### Gekozen fragment

※

Gelet op het verhandelde ter zitting volgt de rechtbank verweerder in zijn stelling dat het afwijken van het bestemmingsplan in dit geval, gelet op het vergroten van de afstand tussen de op te richten pluimveestallen en de woningen van eisers, niet tot een ongunstigere situatie in het kader van het woon- en leefklimaat van eisers zal leiden in vergelijking met de toegestane bouw- en gebruiksmogelijkheden op grond van het bestemmingsplan. Hieruit volgt naar het oordeel van de rechtbank dat verweerder zich op het standpunt heeft kunnen stellen dat er met het afwijken van voormeld bestemmingsplan in dit geval sprake is van een aanvaardbaar woon- en leefklimaat voor eisers sub 1. Ook overigens kan naar het oordeel van de rechtbank niet geconcludeerd worden dat de door verweerder verrichte belangenafweging kennelijk onredelijk is. Deze grond van eisers sub 1 slaagt niet.
Gezondheid
8.1.
Eisers betogen dat verweerder in dit geval onvoldoende rekening heeft gehouden met gezondheidsschade. In dit verband wijzen eisers sub 1 op een driejarig onderzoek van het RIVM, Universiteit Utrecht (IRAS), Wageningen UR en NIVEL, waaruit in hun optiek blijkt dat in de nabijheid van veehouderijen gezondheidsschade (in de vorm van onder meer luchtwegklachten, astma en allergieën) optreedt. Eiser sub 2 stelt in dit verband dat onvoldoende gegarandeerd wordt dat gezondheidsschade door de emissie van fijnstof kan worden voorkomen. Eisers sub 3 wijzen er in dit verband op dat het onvermijdelijk is dat een totaal van 450.000 kuikens (Vorrelveenseweg 3a en Meerweg 30) zal leiden tot gezondheidsschade voor omwonenden. Eisers sub 3 betogen dat het bekend is dat de emissie van fijnstof schadelijk is voor de gezondheid en dat het ’s nachts rijden met een shovel funest is voor de nachtrust. Gelet hierop zijn eisers sub 3 van mening dat de GGD had moeten worden verzocht om een gezondheidsadvies op te stellen voor de aspecten fijnstof, geluid en geur.
8.2.
Verweerder stelt zich op het standpunt dat in hoofdstuk 5.13 van de MER uitgebreid aandacht is besteed aan het gezondheidsaspect. Onder verwijzing naar vaste jurisprudentie van de AbRvS is verweerder van mening dat degene die vreest voor gezondheidsrisico’s dit aannemelijk dient te maken, omdat de bestaande rapportages (nog) niet worden geacht voldoende onderbouwing te geven voor die risico’s.

※

### Vastgelegde gegevens
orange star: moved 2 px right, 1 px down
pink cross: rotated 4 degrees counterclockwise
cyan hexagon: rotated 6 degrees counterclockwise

※

### Wat te doen
• a. Hoeveel kuikens noemen eisers sub 3 in totaal in de tekst over de pluimveestallen?
• b. Geef het stuk uit de tekst over de pluimveestallen van "Gelet op het verhandelde" tot en met "1 slaagt niet." woordelijk weer.

### Antwoorden per opdracht
• a. 450.000 kuikens, bij Vorrelveenseweg 3a en Meerweg 30.

• b.
Gelet op het verhandelde ter zitting volgt de rechtbank verweerder in zijn stelling dat het afwijken van het bestemmingsplan in dit geval, gelet op het vergroten van de afstand tussen de op te richten pluimveestallen en de woningen van eisers, niet tot een ongunstigere situatie in het kader van het woon- en leefklimaat van eisers zal leiden in vergelijking met de toegestane bouw- en gebruiksmogelijkheden op grond van het bestemmingsplan. Hieruit volgt naar het oordeel van de rechtbank dat verweerder zich op het standpunt heeft kunnen stellen dat er met het afwijken van voormeld bestemmingsplan in dit geval sprake is van een aanvaardbaar woon- en leefklimaat voor eisers sub 1. Ook overigens kan naar het oordeel van de rechtbank niet geconcludeerd worden dat de door verweerder verrichte belangenafweging kennelijk onredelijk is. Deze grond van eisers sub 1 slaagt niet.